Position title: UW Medical Foundation Professor of Pathology and Laboratory Medicine
555 Science Drive • Madison, WI • 53711
As a freshman at the University of Illinois Urbana-Champaign, I had the life-changing good fortune of reading Laurie Garrett’s newly released book ‘The Coming Plague.” I was captivated by the exploits of scientists learning about microbes and keeping people safe from infections. This motivated me to seek out undergraduate research opportunities and I was very lucky to be welcomed into the lab of Professor Richard Isaacson, studying hospital-acquired infections. Frankly, I was terrible at undergrad research. My only redeeming virtues were my persistence and enthusiasm.
Nonetheless, I enjoyed research and was accepted into a PhD program in Medical Microbiology and Immunology at the University of Wisconsin-Madison. HIV featured prominently in “The Coming Plague” and I discovered that UW-Madison had researchers studying HIV-specific immune responses. I did my PhD thesis work with Dr. David Watkins and discovered that T cell responses to the nonhuman primate version of HIV, simian immunodeficiency virus (SIV), select for viral variants that avoid immune recognition.
in 2005, I started my own laboratory at the University of Wisconsin-Madison. Initially I focused the laboratory on understanding the interactions between SIV and the immune response in a population of animals, Mauritian cynomolgus macaques, with limited genetic diversity. After receiving tenure, and the accompanying privilege of thinking more thematically about “big” research questions, I began considering the question of what viruses would emerge in the future to threaten human health as HIV did in the 20th century. We used what were, at the time, cutting-edge deep sequencing technologies to discover new viruses in African primates, some of which (e.g., simian pegivirus and simian arterivirus) we continue to study. At the same time, we broadened our international research collaborations with Uganda and Brazil, using deep sequencing technologies to make HIV drug resistance genotyping more sensitive and affordable. My interest in emerging viruses and our work in Brazil intersected in 2015 when we began studying Zika virus which had recently been detected in the Americas for the first time. We developed the first nonhuman primate model for Zika virus and fostered collaboration among other groups by sharing our data in real time.

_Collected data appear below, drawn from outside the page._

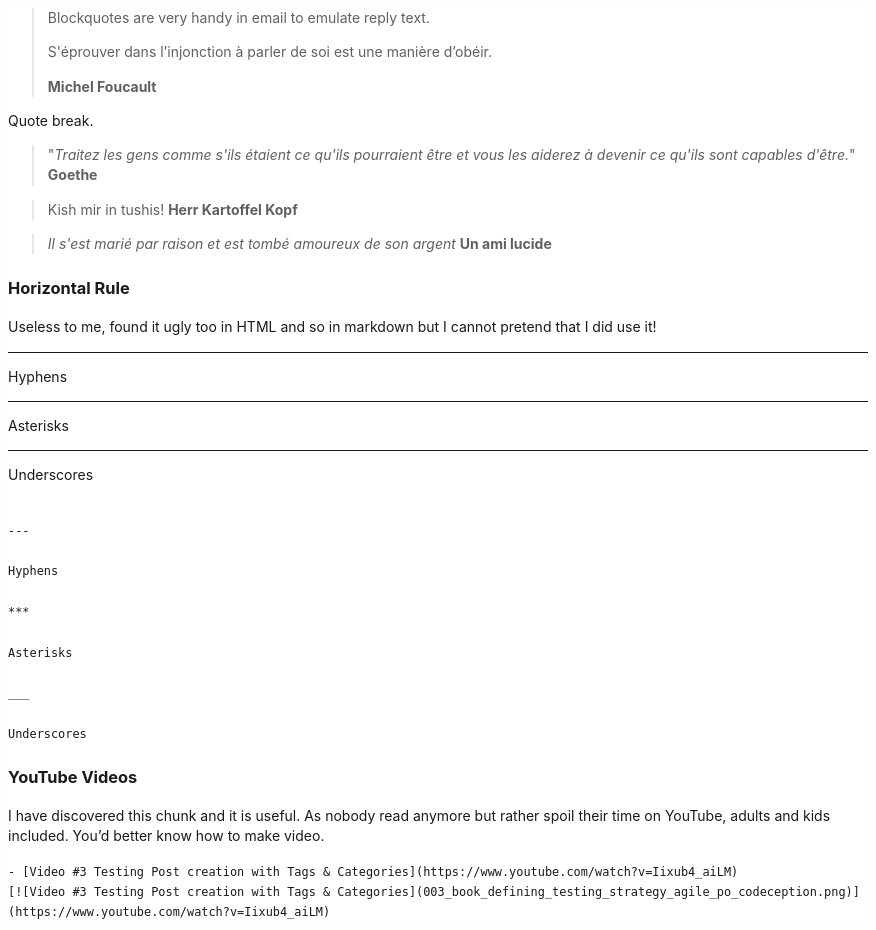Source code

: 
> Blockquotes are very handy in email to emulate reply text.
> 
> S'éprouver dans l’injonction à parler de soi est une manière d’obéir.
> 
> **Michel Foucault**

Quote break.

> "*Traitez les gens comme s'ils étaient ce qu'ils pourraient être et vous les aiderez à devenir ce qu'ils sont capables d'être.*" **Goethe**


> Kish mir in tushis! __Herr Kartoffel Kopf__

> _Il s'est marié par raison et est tombé amoureux de son argent_ **Un ami lucide**
> 
 
<a id="markdown_9"></a>
### Horizontal Rule
Useless to me, found it ugly too in HTML and so in markdown but I cannot pretend that I did use it!

---

Hyphens

***

Asterisks

___

Underscores

```

---

Hyphens

***

Asterisks

___

Underscores
```


<a id="markdown_10"></a>
### YouTube Videos
I have discovered this chunk and it is useful. As nobody read anymore but rather spoil their time on YouTube, adults and kids included. You’d better know how to make video.

```
- [Video #3 Testing Post creation with Tags & Categories](https://www.youtube.com/watch?v=Iixub4_aiLM)
[![Video #3 Testing Post creation with Tags & Categories](003_book_defining_testing_strategy_agile_po_codeception.png)](https://www.youtube.com/watch?v=Iixub4_aiLM)
```
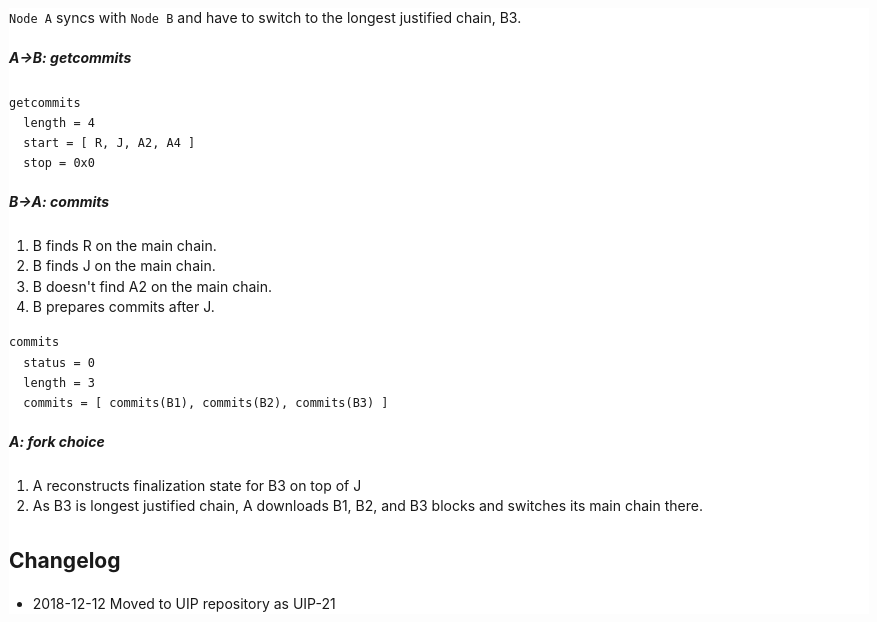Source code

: `Node A` syncs with `Node B` and have to switch to the longest justified chain, B3.

##### A->B: getcommits

```
getcommits
  length = 4
  start = [ R, J, A2, A4 ]
  stop = 0x0
```

##### B->A: commits

1. B finds R on the main chain.
2. B finds J on the main chain.
3. B doesn't find A2 on the main chain.
4. B prepares commits after J.

```
commits
  status = 0
  length = 3
  commits = [ commits(B1), commits(B2), commits(B3) ]
```

##### A: fork choice

1. A reconstructs finalization state for B3 on top of J
2. As B3 is longest justified chain, A downloads B1, B2, and B3 blocks and switches its main chain there.

## Changelog

* 2018-12-12 Moved to UIP repository as UIP-21

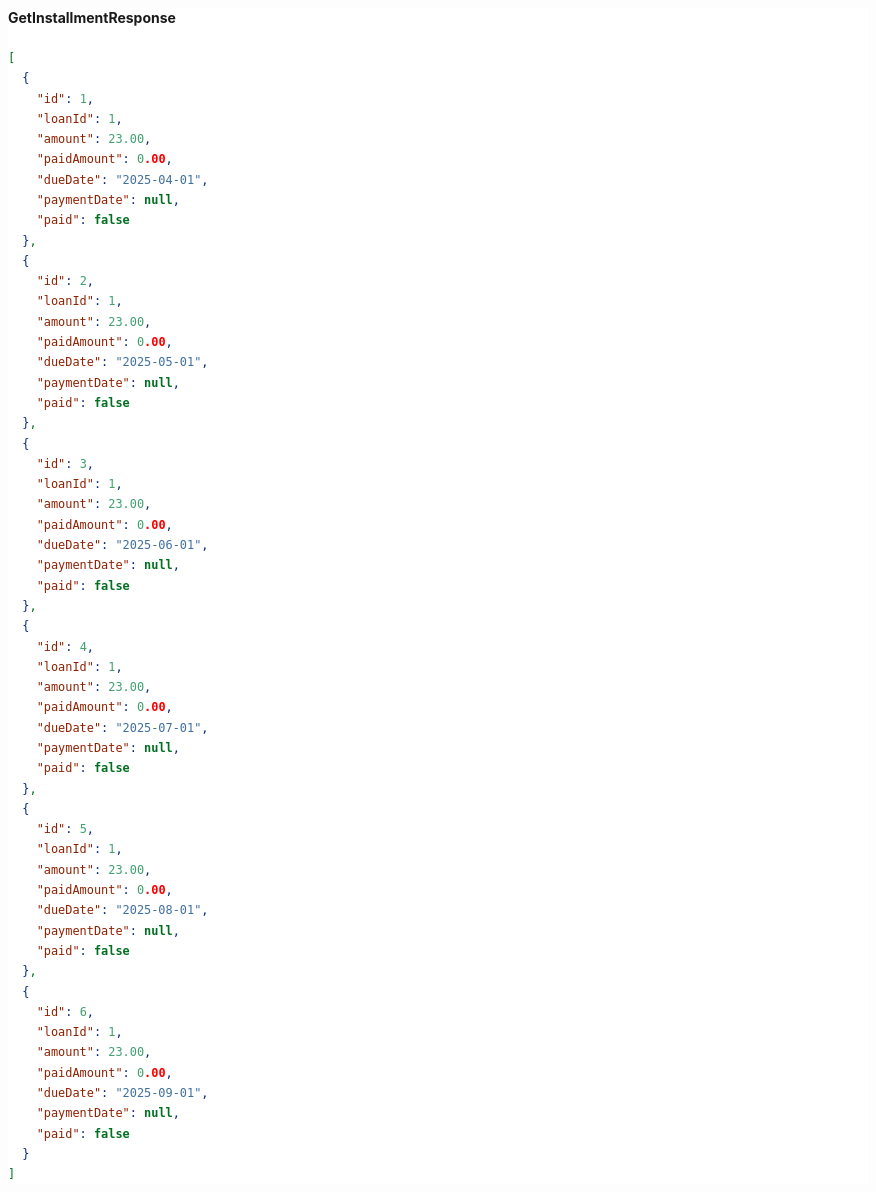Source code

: #### GetInstallmentResponse

```json
[
  {
    "id": 1,
    "loanId": 1,
    "amount": 23.00,
    "paidAmount": 0.00,
    "dueDate": "2025-04-01",
    "paymentDate": null,
    "paid": false
  },
  {
    "id": 2,
    "loanId": 1,
    "amount": 23.00,
    "paidAmount": 0.00,
    "dueDate": "2025-05-01",
    "paymentDate": null,
    "paid": false
  },
  {
    "id": 3,
    "loanId": 1,
    "amount": 23.00,
    "paidAmount": 0.00,
    "dueDate": "2025-06-01",
    "paymentDate": null,
    "paid": false
  },
  {
    "id": 4,
    "loanId": 1,
    "amount": 23.00,
    "paidAmount": 0.00,
    "dueDate": "2025-07-01",
    "paymentDate": null,
    "paid": false
  },
  {
    "id": 5,
    "loanId": 1,
    "amount": 23.00,
    "paidAmount": 0.00,
    "dueDate": "2025-08-01",
    "paymentDate": null,
    "paid": false
  },
  {
    "id": 6,
    "loanId": 1,
    "amount": 23.00,
    "paidAmount": 0.00,
    "dueDate": "2025-09-01",
    "paymentDate": null,
    "paid": false
  }
]
```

In August 2018, I started a yearlong sabbatical at the Peter Doherty Institute for Infection and Immunity with my wife and fellow professor, Dr. Shelby O’Connor, and our son.
At the start of the COVID-19 pandemic, I pivoted my lab to contribute to the response to SARS-CoV-2 in Wisconsin. This has taken up a lot of my time in the ensuing two years. We applied our expertise sequencing viruses to sequence SARS-CoV-2 variants through time and space. From years of teaching about HIV prevention, we realized how important widespread and fast turnaround testing would become. We developed a mobile point-of care surveillance test and deployed it to schools and other settings in Madison. When antigen tests became available, I was a vocal advocate. Shelby and I taught more than 100 K-12 schools to run these tests in the spring of 2021 to protect their staff and students. As testing became more common, we changed our surveillance agenda to focus on environmental sampling: detecting and sequencing viruses out of air samples and wastewater.
When I am not running the lab, I enjoy playing and watching sports, wasting time reading on the internet, and traveling.